If TPA passes, does that mean TPP will necessarily pass? I’m not convinced. The vote on fast-track is supposed to be extremely close, especially in the House. Once the final agreement is unveiled, some legislators who vote for fast-track may opt to oppose the deal. But I’m also sympathetic to Drake’s argument. Because TPA allows only an up-or-down vote on TPP, it means the trade bill can’t be filibustered, making it harder for opponents to block the deal.
The fast-track legislation will likely go through the respective House and Senate committees and onto the floor in the coming weeks. Labor groups are mounting an all-out assault on the bill.

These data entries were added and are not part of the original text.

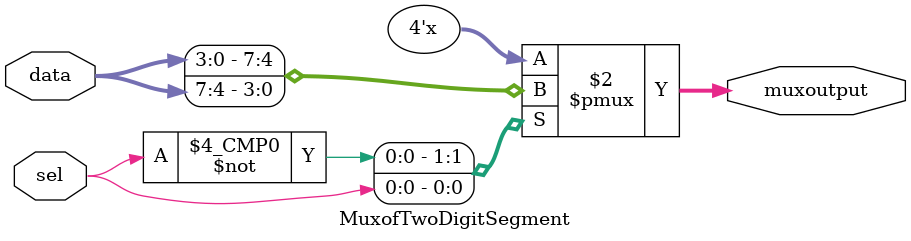
<source format=v>
`timescale 1ns / 1ps

module MuxofTwoDigitSegment(

    input [7:0] data,
    input sel,
    output reg [3:0] muxoutput
    );

always @(data, sel) begin
    case (sel)
    1'b0:   muxoutput <= data[3:0];
    1'b1:   muxoutput <= data[7:4];
    endcase
    
end 
      
    
endmodule

</source>
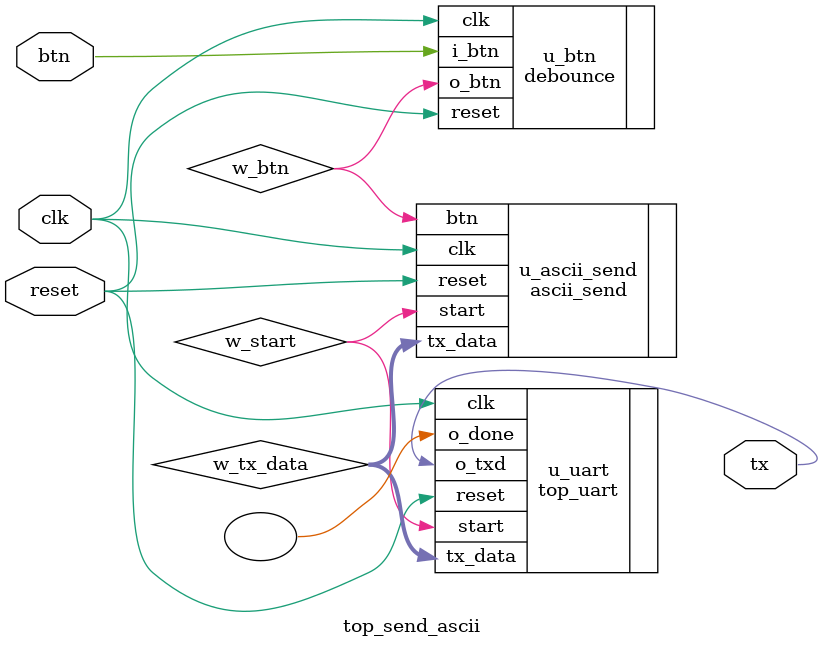
<source format=v>
`timescale 1ns / 1ps

module top_send_ascii(
    input clk,
    input reset,
    input btn,
    output tx
    );
    wire w_start,w_btn;
    wire [7:0] w_tx_data;

    top_uart u_uart(
    .clk(clk),
    .reset(reset),
    .start(w_start),
    .tx_data(w_tx_data),
    .o_txd(tx),
    .o_done() //none connect
    );

    debounce u_btn(
    .clk(clk),
    .reset(reset),
    .i_btn(btn),
    .o_btn(w_btn)
    );

    ascii_send u_ascii_send(
    .clk(clk),
    .reset(reset),
    .btn(w_btn),
    // output
    .start(w_start),
    .tx_data(w_tx_data)
    );

endmodule


</source>
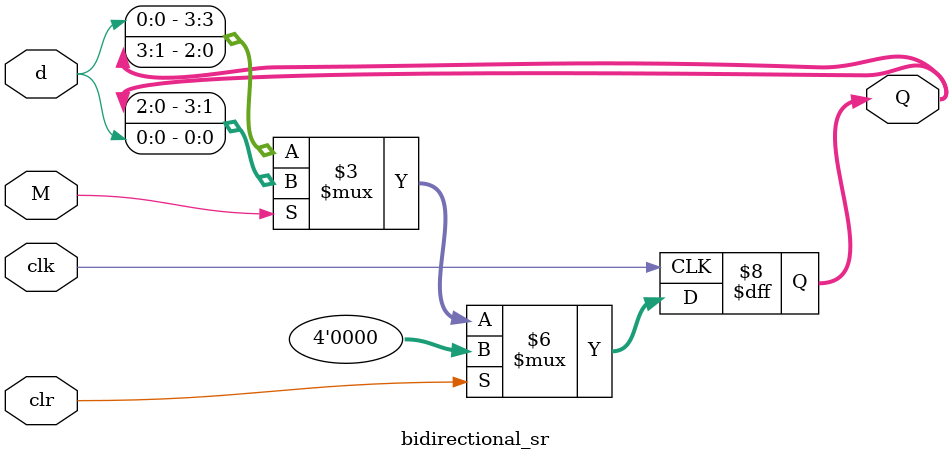
<source format=v>
module bidirectional_sr(input clk,d,M,clr,output reg [3:0]Q);
always @(posedge clk)
begin
  if (clr)
   Q <= 0;
  else begin
    if(M)
   Q <= {Q[2:0], d};
  else
   Q <= {d, Q[3:1]};
   end
   end
endmodule
</source>
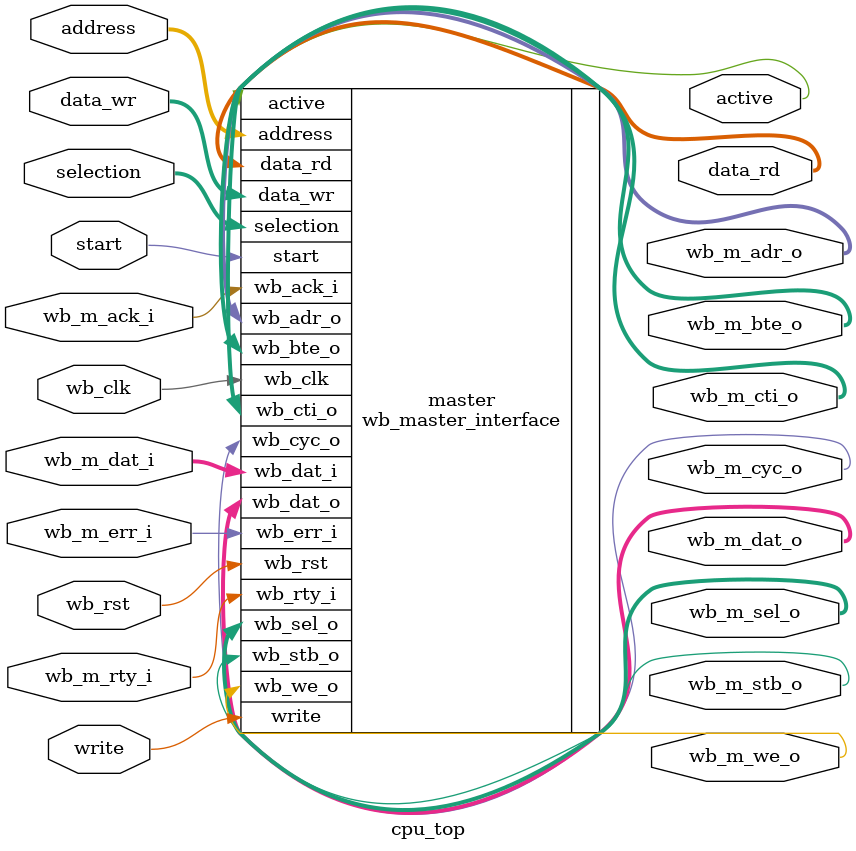
<source format=v>

module cpu_top (/*AUTOARG*/
   // Outputs
   wb_m_adr_o, wb_m_dat_o, wb_m_sel_o, wb_m_we_o, wb_m_cyc_o,
   wb_m_stb_o, wb_m_cti_o, wb_m_bte_o, data_rd, active,
   // Inputs
   wb_clk, wb_rst, wb_m_dat_i, wb_m_ack_i, wb_m_err_i, wb_m_rty_i,
   start, address, selection, write, data_wr
   ) ;
   parameter dw = 32;
   parameter aw = 32;
   parameter DEBUG = 0;

   input 		wb_clk;
   input 		wb_rst;
   output wire [aw-1:0] wb_m_adr_o;
   output wire [dw-1:0] wb_m_dat_o;
   output wire [3:0]    wb_m_sel_o;
   output wire          wb_m_we_o ;
   output wire          wb_m_cyc_o;
   output wire          wb_m_stb_o;
   output wire [2:0]    wb_m_cti_o;
   output wire [1:0]    wb_m_bte_o;
   input [dw-1:0]       wb_m_dat_i;
   input                wb_m_ack_i;
   input                wb_m_err_i;
   input                wb_m_rty_i;

   input                start;
   input [aw-1:0]       address;
   input [3:0]          selection;
   input                write;
   input [dw-1:0]       data_wr;
   output wire [dw-1:0] data_rd;
   output wire          active;


   wb_master_interface master(
                              // Outputs
                              .wb_adr_o(wb_m_adr_o),
                              .wb_dat_o(wb_m_dat_o),
                              .wb_sel_o(wb_m_sel_o),
                              .wb_we_o(wb_m_we_o),
                              .wb_cyc_o(wb_m_cyc_o),
                              .wb_stb_o(wb_m_stb_o),
                              .wb_cti_o(wb_m_cti_o),
                              .wb_bte_o(wb_m_bte_o),

                              .data_rd(data_rd),
                              .active(active),

                              // Inputs
                              .wb_clk(wb_clk),
                              .wb_rst(wb_rst),
                              .wb_dat_i(wb_m_dat_i),
                              .wb_ack_i(wb_m_ack_i),
                              .wb_err_i(wb_m_err_i),
                              .wb_rty_i(wb_m_rty_i),

                              .start(start),
                              .address(address),
                              .selection(selection),
                              .write(write),
                              .data_wr(data_wr)
                              ) ;

endmodule // cpu

</source>
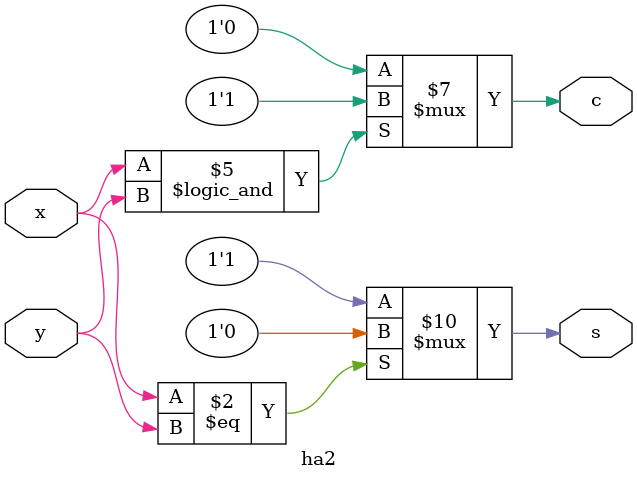
<source format=v>
module ha2(x,y,s,c);
input x,y;
output reg s,c;

always@(*)
begin
    if(x==y)
    s = 1'b0;
    else 
    s = 1'b1;

    if(x==1 && y==1)
    c = 1'b1;
    else 
    c=1'b0;
end

endmodule
</source>
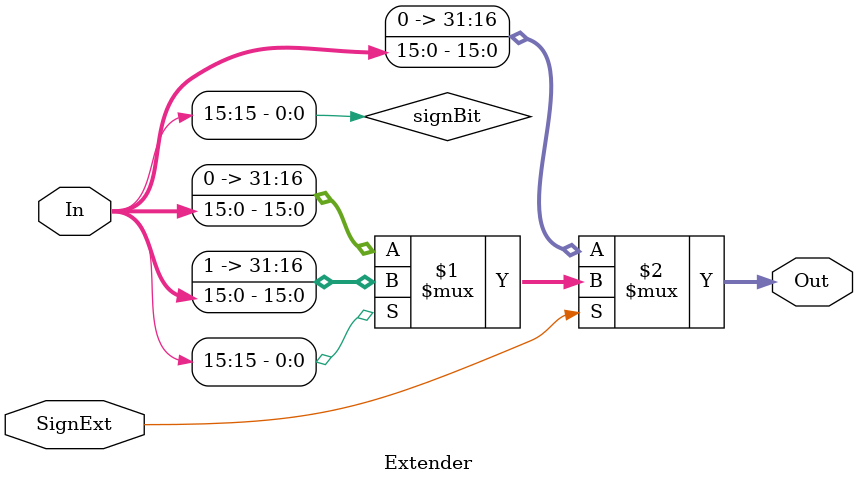
<source format=v>
`timescale 1ns / 1ps

/*
 Universidade Estadual de Feira de Santana
 TEC499 - MI - Sistemas Digitais

 Module: Extender.v
 Desc: Extends the sign of 16-bit value
 Inputs:
    SignExt: Sign Extension signal
    In: 16-bit Value

Output:
    Out: 32-bit Extended value  

*/

module Extender (
        input SignExt,
        input [15:0] In,
        output [31:0] Out
    );

    wire signBit = In[15];

    assign Out = (SignExt) ? ((signBit) ? { 16'hFFFF, In } : { 16'b0 , In} ) : { 16'b0, In }; 
endmodule
</source>
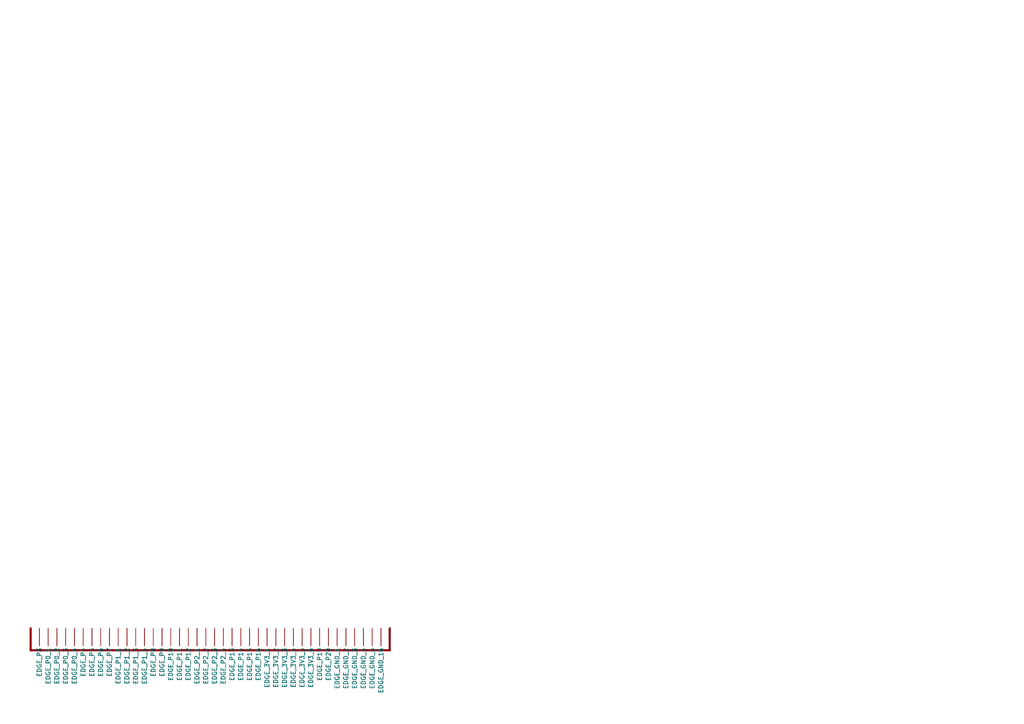
<source format=kicad_sch>
(kicad_sch (version 20230121) (generator eeschema)

  (uuid e88f52be-20c3-4426-9f86-21d038ddbf4c)

  (paper "A4")

  


  (symbol (lib_id "untitled-eagle-import:BBC_EDGE") (at 59.69 187.325 0) (unit 1)
    (in_bom yes) (on_board yes) (dnp no)
    (uuid ee258f86-88a5-4204-b052-d2ca5269f83e)
    (property "Reference" "U$1" (at 59.69 187.325 0)
      (effects (font (size 1.27 1.27)) hide)
    )
    (property "Value" "BBC_EDGE" (at 59.69 187.325 0)
      (effects (font (size 1.27 1.27)) hide)
    )
    (property "Footprint" "untitled:BBC_EDGE" (at 59.69 187.325 0)
      (effects (font (size 1.27 1.27)) hide)
    )
    (property "Datasheet" "" (at 59.69 187.325 0)
      (effects (font (size 1.27 1.27)) hide)
    )
    (pin "P$16" (uuid db4f136a-9adb-472d-b2b7-364951e5b32d))
    (pin "P$14" (uuid 651cff2e-2196-47d6-9792-f6d71ea24af7))
    (pin "P$19" (uuid 34a39d08-fe32-4db4-95b2-91d3a84ae312))
    (pin "P$11" (uuid 937a1f0d-2b03-4742-82ed-68fad35d6232))
    (pin "P$2" (uuid 1575dd2f-494d-4aff-a7f1-547d2a258b13))
    (pin "P$17" (uuid 72441da0-8f39-41bc-9adf-7c63744a1b0c))
    (pin "P$10" (uuid 62e43533-9798-4fb2-b7ac-59a3e161cb5d))
    (pin "P$18" (uuid e6204b8b-20ce-4e03-928b-d3141657a558))
    (pin "P$20" (uuid 70a19dee-6ce2-48e1-8293-12c047c61202))
    (pin "P$12" (uuid 5b256a32-74c6-4a26-8a2e-c246dada2668))
    (pin "P$13" (uuid aff62bb9-4eb5-4dc0-8f0f-a1af600920b9))
    (pin "P$23" (uuid 2c833d42-4c45-4d4c-8b32-e278abb55ef2))
    (pin "P$1" (uuid de5d5eeb-adc6-48e5-9bfb-c2db25e29e45))
    (pin "P$15" (uuid 1c499764-8a8d-40ff-b236-0e5fba2ee41f))
    (pin "P$21" (uuid 05743b53-9560-4fe4-8aeb-ca48818d84d2))
    (pin "P$22" (uuid 44a34042-31f2-4d49-a996-441d99ce6a31))
    (pin "P$24" (uuid c8410b54-cda9-49ae-b74b-82103400b8fd))
    (pin "P$5" (uuid 618d9b57-4ace-42eb-ab77-3a6829373aea))
    (pin "P$33" (uuid 23ab15bd-5d5a-470e-b2cc-29d5908ac380))
    (pin "P$38" (uuid 2768615d-0fa6-4f2f-abde-bb7aaaf31d2b))
    (pin "P$34" (uuid 73697a62-1131-45d6-b9f6-894e79957b8f))
    (pin "P$32" (uuid fa503db8-43a2-46e2-8f1c-3dd38333aa6a))
    (pin "P$40" (uuid eece6f38-7f66-468b-805f-33133ef1d0b3))
    (pin "P$45" (uuid c93d3cff-3a96-4e09-b85b-2cfcb41c3bc7))
    (pin "P$25" (uuid 3d177438-accc-4662-a333-125a8bff5e7c))
    (pin "P$28" (uuid 9e5e0b80-806f-4c79-94aa-2c8c5d38ccf3))
    (pin "P$4" (uuid 6f80758e-8713-4d6d-b657-0427fa570434))
    (pin "P$37" (uuid 67888558-74bd-48f8-b458-78a074796064))
    (pin "P$41" (uuid 0aa07c0b-620e-444b-9f54-53c5f6a196e9))
    (pin "P$42" (uuid f4983b65-42a7-4367-8f8a-c9a3c8e8ad80))
    (pin "P$26" (uuid f23b9aee-5180-443f-bf9d-4bc4b5e6856b))
    (pin "P$27" (uuid 98c06267-771e-4f8f-be72-1e620793deac))
    (pin "P$29" (uuid 9fb3df82-5476-4171-b02d-f3968087badf))
    (pin "P$3" (uuid 947d480b-1607-4b32-9b46-f70ce6f52ac8))
    (pin "P$35" (uuid 9fa40990-f7d1-49f7-88d0-d61459d059eb))
    (pin "P$43" (uuid 1debc740-a697-4ba0-b5b9-1dfe97507729))
    (pin "P$44" (uuid b8da1697-e680-46a6-88ae-225df3fc927e))
    (pin "P$30" (uuid 125e9712-f58c-4c61-b568-b1526c320c9d))
    (pin "P$31" (uuid b4b94eba-1ddb-4e28-ad95-f38fc3cb37b8))
    (pin "P$36" (uuid 8f29bb4f-5ec7-4f00-84e2-d6d3e9b02535))
    (pin "P$46" (uuid 248819e4-2b6c-4577-9851-3df9f0796d45))
    (pin "P$39" (uuid 8bf7dcba-eecd-4d94-aef4-83aa63e9e75f))
    (pin "P$47" (uuid fef7b337-7805-4fad-9049-9136fc3bb7b7))
    (pin "P$48" (uuid fc651b88-dc28-4685-8fac-2c8db379db7d))
    (pin "P$49" (uuid d3b837b7-9c5d-4efd-8e1e-ee9eb049b196))
    (pin "P$63" (uuid 08526f7e-c711-4aa1-9328-3a8216cc7c45))
    (pin "P$56" (uuid 72433849-1387-45c5-8b65-f9beca15801a))
    (pin "P$69" (uuid bd04313b-5085-4503-8e4f-2e3ed6ecea98))
    (pin "P$57" (uuid 587baad5-e979-4bae-9117-b3618ebb912a))
    (pin "P$80" (uuid 725bc0ed-244f-4449-8257-69b9653861ba))
    (pin "P$78" (uuid 9a6194cf-0cde-4a2b-b6e7-49a2bd8d2191))
    (pin "P$67" (uuid 1086e4ae-cba2-4f72-9215-9d5be56d504b))
    (pin "P$8" (uuid 25c2c562-5ce1-413f-ae97-6327c08cf1b0))
    (pin "P$9" (uuid 64d045c1-a00e-453d-b284-7b8374175bb5))
    (pin "P$54" (uuid 7c7f5311-e59b-47e7-9804-b2438b4c0ae3))
    (pin "P$6" (uuid c3f35967-89e5-4e91-9599-b6164c3bae01))
    (pin "P$71" (uuid 1acc0f67-2c30-4757-9057-65e14e1966b8))
    (pin "P$65" (uuid 7611de97-118f-4e83-978a-824e3865a1be))
    (pin "P$66" (uuid 5c41ba6c-2530-4550-a972-18ca3c8ffdb6))
    (pin "P$50" (uuid 13e87206-26e6-46d5-a1fe-505245c9d650))
    (pin "P$52" (uuid e6fcf191-1dc1-482e-a40e-947c0aed02ff))
    (pin "P$53" (uuid 70457281-3d6d-4301-baeb-3f8816535af0))
    (pin "P$58" (uuid 5bb70b0a-0089-4a61-b49b-78f45a209aac))
    (pin "P$62" (uuid 8e67fe7d-040b-4933-93bc-2858f201c199))
    (pin "P$68" (uuid 439ee850-db2b-43a4-bea9-3c2e6cd6c724))
    (pin "P$72" (uuid ff7fdda0-6edb-4deb-b301-5ae84002f1a9))
    (pin "P$73" (uuid 439ed663-91a2-4943-a48d-ea806cc2b18b))
    (pin "P$64" (uuid 7913c3ff-14af-4a7d-8976-669056e305d9))
    (pin "P$76" (uuid a142c176-b66c-4e60-a2db-a20d9dab277c))
    (pin "P$74" (uuid e4d1d018-6bdd-4902-aa1d-2b1180c2aab7))
    (pin "P$59" (uuid a01c492a-f0d2-4f9e-a4b7-565b798dfb66))
    (pin "P$7" (uuid da5a3ef0-bb56-41f4-b3ed-37cbdf4b6642))
    (pin "P$55" (uuid 9d8fbd2e-cb30-4893-9868-ff1bbb903ccc))
    (pin "P$75" (uuid d5e85e40-2215-43ae-a6a9-2d6289d03b30))
    (pin "P$77" (uuid 35ae6ecc-d3d1-4bb9-954f-4aaeac2170c5))
    (pin "P$51" (uuid e113b5cb-5738-4b85-a31c-dac560fd3aa0))
    (pin "P$70" (uuid c6db4f28-4dd8-4029-a111-84b81295e694))
    (pin "P$79" (uuid 5ca1b5dd-d550-4312-8066-46fa21b81bfe))
    (pin "P$60" (uuid 44df1f00-0f8f-4afb-a6bf-84cc4287f368))
    (pin "P$61" (uuid 9c9d0ece-fcec-4baf-9a7e-fb79e2ecdc0e))
    (instances
      (project "untitled"
        (path "/e88f52be-20c3-4426-9f86-21d038ddbf4c"
          (reference "U$1") (unit 1)
        )
      )
    )
  )

  (sheet_instances
    (path "/" (page "1"))
  )
)

</source>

“Make no mistake, we are determined to see this legislation defeated,” Marc Perrone, the president of the United Food and Commercial Workers International Union, said in a statement. “Our members will mobilize across the United States to call on Congress to stand up for hard-working families. While we may not be able to change every mind, our voices will be heard. And we will remember those who turned their back on America’s workers by voting for another destructive trade deal.”
This is a pivotal moment in Obama’s presidency. His trade deals are likely his last chance to move a big economic deal through Congress; the biggest opposition he'll face is from his own party. Warren, Sanders, and other progressives understand the stakes as well. As the legislation advances, their rhetoric will become stronger. The biggest intraparty fight of Obama’s presidency is officially underway.